Retired teacher Tiernan Dolan has told how he had a horrible sense of deja vu as he watched flames engulf Paris' Notre Dame Cathedral on Monday.
The sense of loss, helplessness and despair came flooding back as he recalled the fire that blazed at St Mel's Cathedral in Longford on Christmas Day 2009.
Only hours before, he and hundreds of other par- ishioners had braved the snow, ice and -14C chill to attend midnight mass.
"It was a lovely mass," Mr Dolan said.
"Coming out, the cathedral was like walking into a living Christmas card. The place was magical. You were on an absolute high."
However, that high came crashing down before the sun came up.
A chimney fire sparked a devastating blaze that ripped through the 175-year-old landmark in the early hours of the morning.
"You went from an absolute high to rock bottom," said Mr Dolan.
"You could see the yellow and orange flames dancing in the sky. It was horrible, like watching your best friend lying in a hospital bed on life support."
When Christmas Day dawned, the church was in ruins.
Gone was the 10th century crozier of St Mel and other priceless artefacts.
The cathedral roof was destroyed. The wooden floor sank into the crypt.
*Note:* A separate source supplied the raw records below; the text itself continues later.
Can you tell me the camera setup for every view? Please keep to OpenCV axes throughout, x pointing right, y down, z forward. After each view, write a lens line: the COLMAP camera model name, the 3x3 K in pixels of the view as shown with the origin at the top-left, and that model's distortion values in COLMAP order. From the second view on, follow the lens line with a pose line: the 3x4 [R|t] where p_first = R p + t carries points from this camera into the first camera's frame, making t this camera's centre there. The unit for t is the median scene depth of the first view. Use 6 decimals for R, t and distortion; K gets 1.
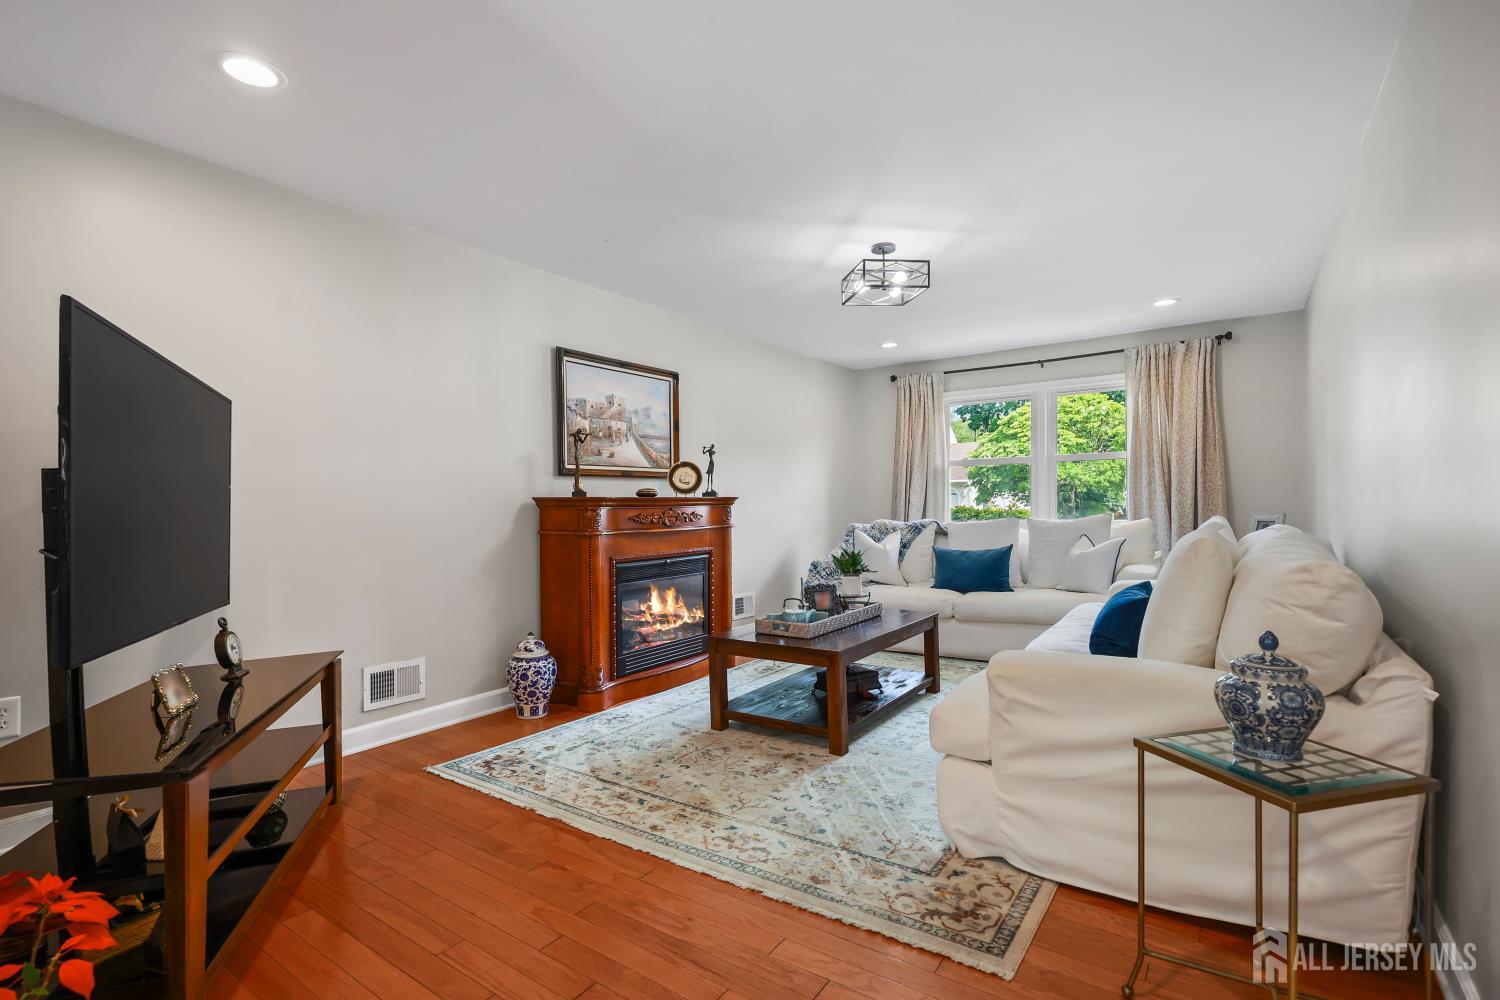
lens RADIAL K [[684.5, 0, 749.2], [0, 684.5, 494.1], [0, 0, 1]] dist [0.002466, 0.000078]
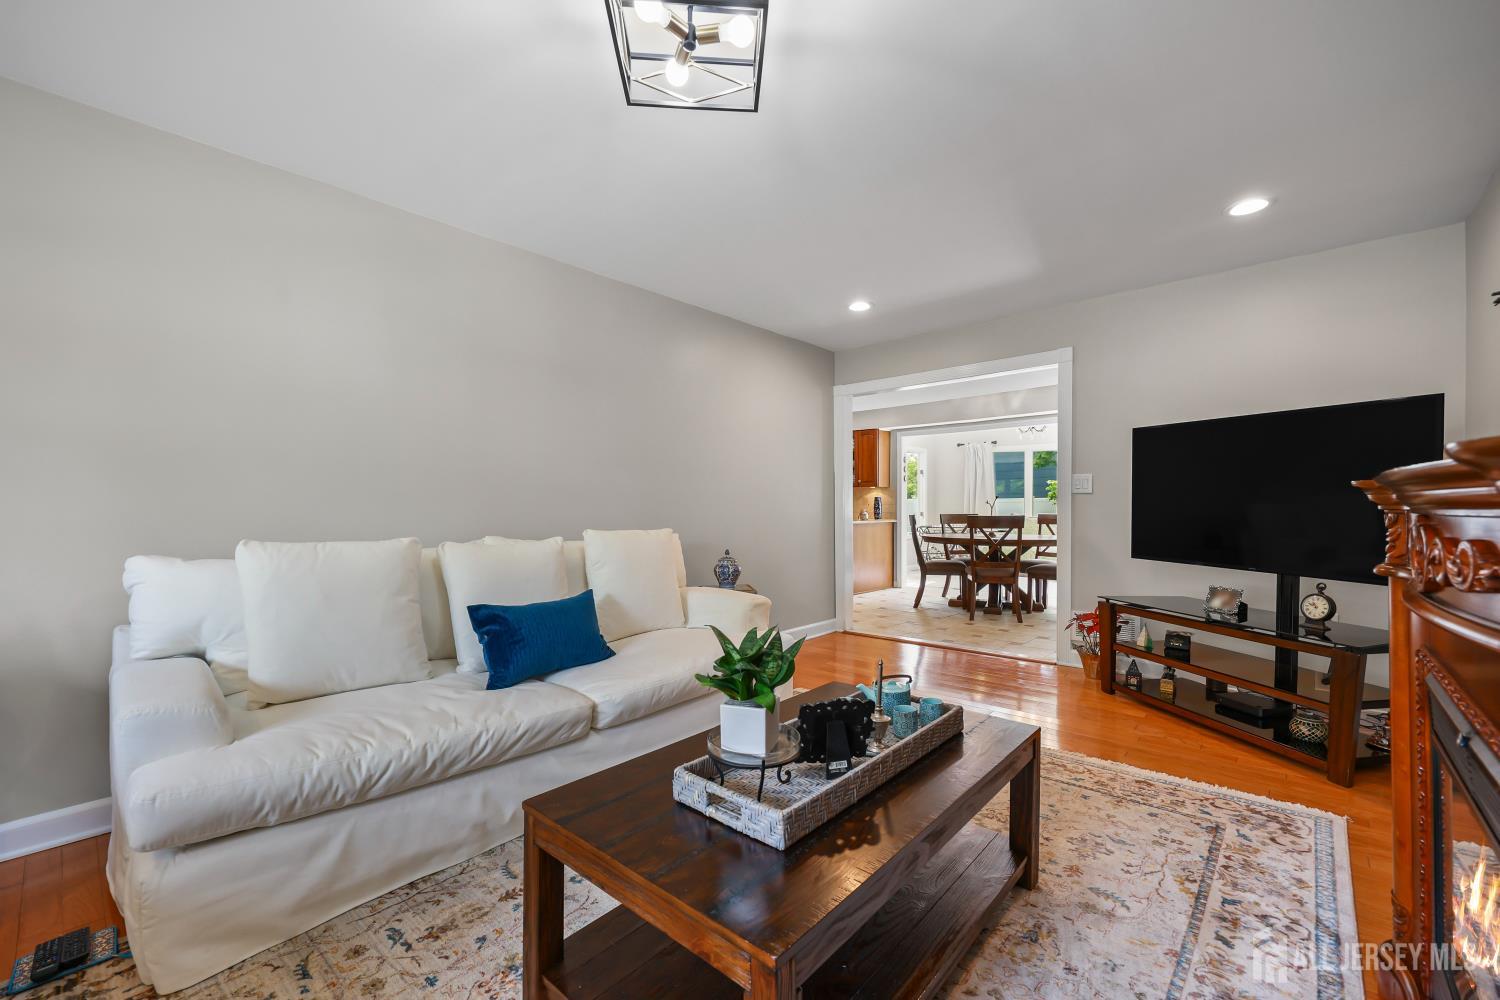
lens RADIAL K [[608.7, 0, 747.9], [0, 608.7, 495.0], [0, 0, 1]] dist [0.001205, 0.000065]
pose [[-0.995269, 0.019250, 0.095231, 0.111578], [0.015771, 0.999185, -0.037153, 0.018891], [-0.095868, -0.035476, -0.994762, 1.225563]]
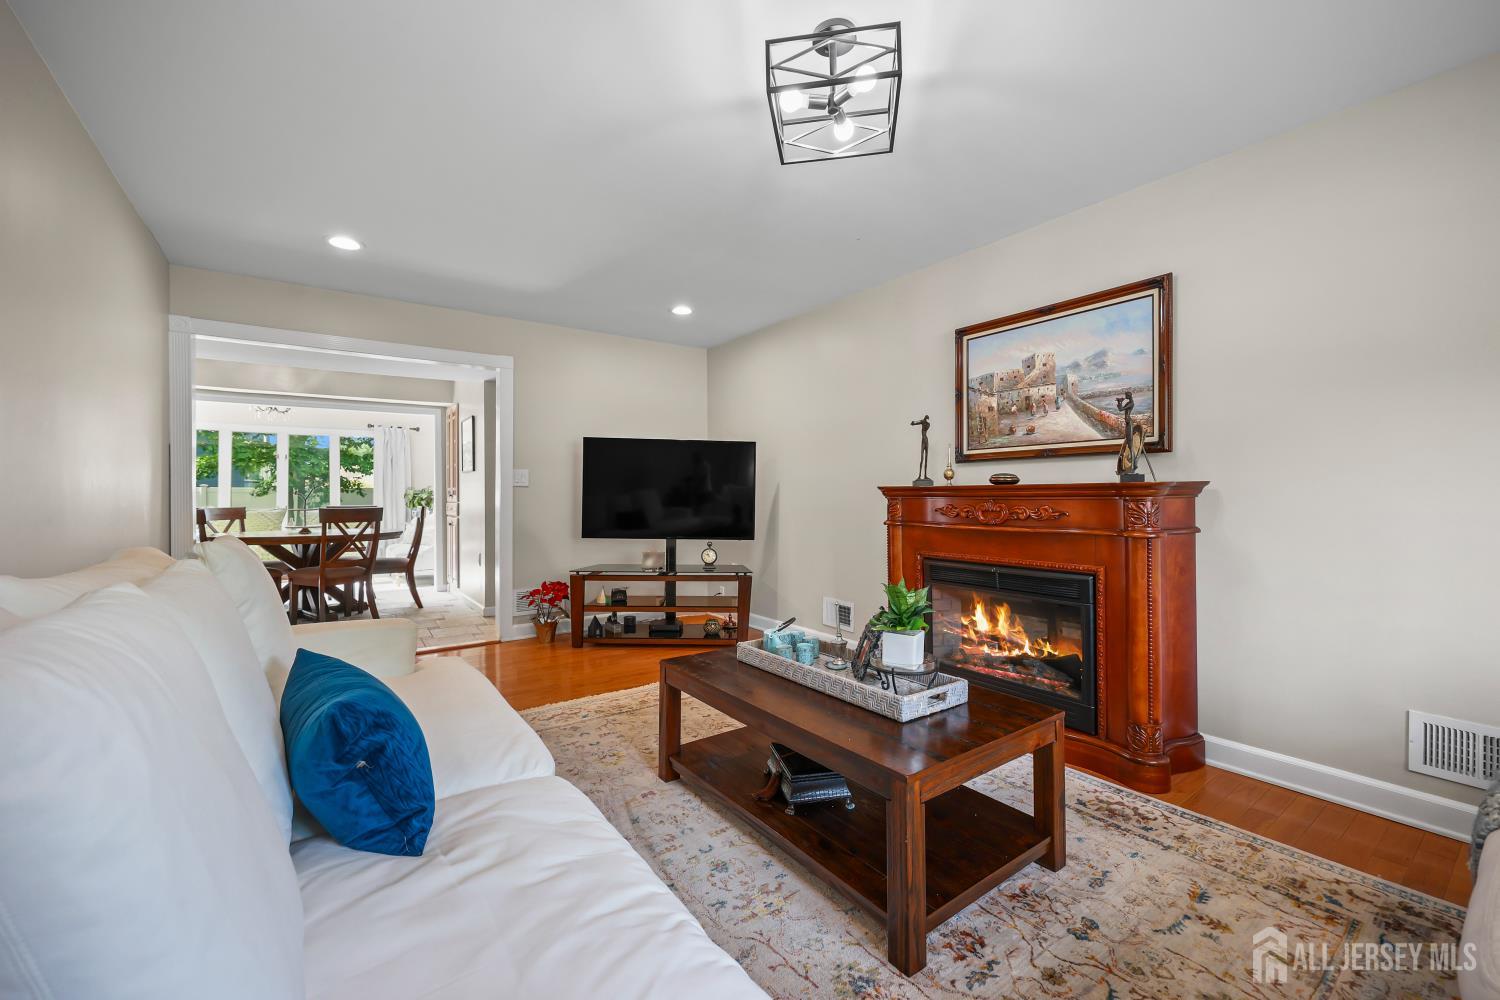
lens RADIAL K [[584.6, 0, 750.0], [0, 584.6, 500.0], [0, 0, 1]] dist [-0.032933, 0.000014]
pose [[-0.305569, 0.021912, -0.951918, 0.567844], [0.021991, 0.999631, 0.015951, 0.004792], [0.951916, -0.016059, -0.305938, 0.937182]]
Ornate tapestries, paintings and statues were lost.
Locals wept openly on the street outside the church - as did those in Paris this week.
As Our Lady of Paris is to the people of the French capital, so is St Mel's to the people of Longford.
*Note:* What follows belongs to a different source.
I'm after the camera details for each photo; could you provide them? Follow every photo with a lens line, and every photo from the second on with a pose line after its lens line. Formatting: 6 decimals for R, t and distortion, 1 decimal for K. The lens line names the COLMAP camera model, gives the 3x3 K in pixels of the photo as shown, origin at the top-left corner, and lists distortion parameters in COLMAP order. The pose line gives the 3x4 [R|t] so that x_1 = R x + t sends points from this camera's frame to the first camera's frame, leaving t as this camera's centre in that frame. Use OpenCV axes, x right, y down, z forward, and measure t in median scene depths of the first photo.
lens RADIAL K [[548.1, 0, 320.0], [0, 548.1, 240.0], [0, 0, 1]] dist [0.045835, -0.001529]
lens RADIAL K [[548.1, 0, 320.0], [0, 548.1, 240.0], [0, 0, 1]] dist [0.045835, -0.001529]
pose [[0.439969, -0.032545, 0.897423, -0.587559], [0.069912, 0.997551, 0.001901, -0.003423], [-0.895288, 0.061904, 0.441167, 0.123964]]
When Notre Dame went up in flames, they knew exactly what Parisians, and indeed the French nation, were going through, Mr Dolan said.
However, they also know what it is like to rise from the ashes.
Five years after the fire, St Mel's reopened in time for Christmas 2014 following a massive €30m restoration project.
Mr Dolan's message to the people of Paris is simple: "If we can rise from the ashes, so can you."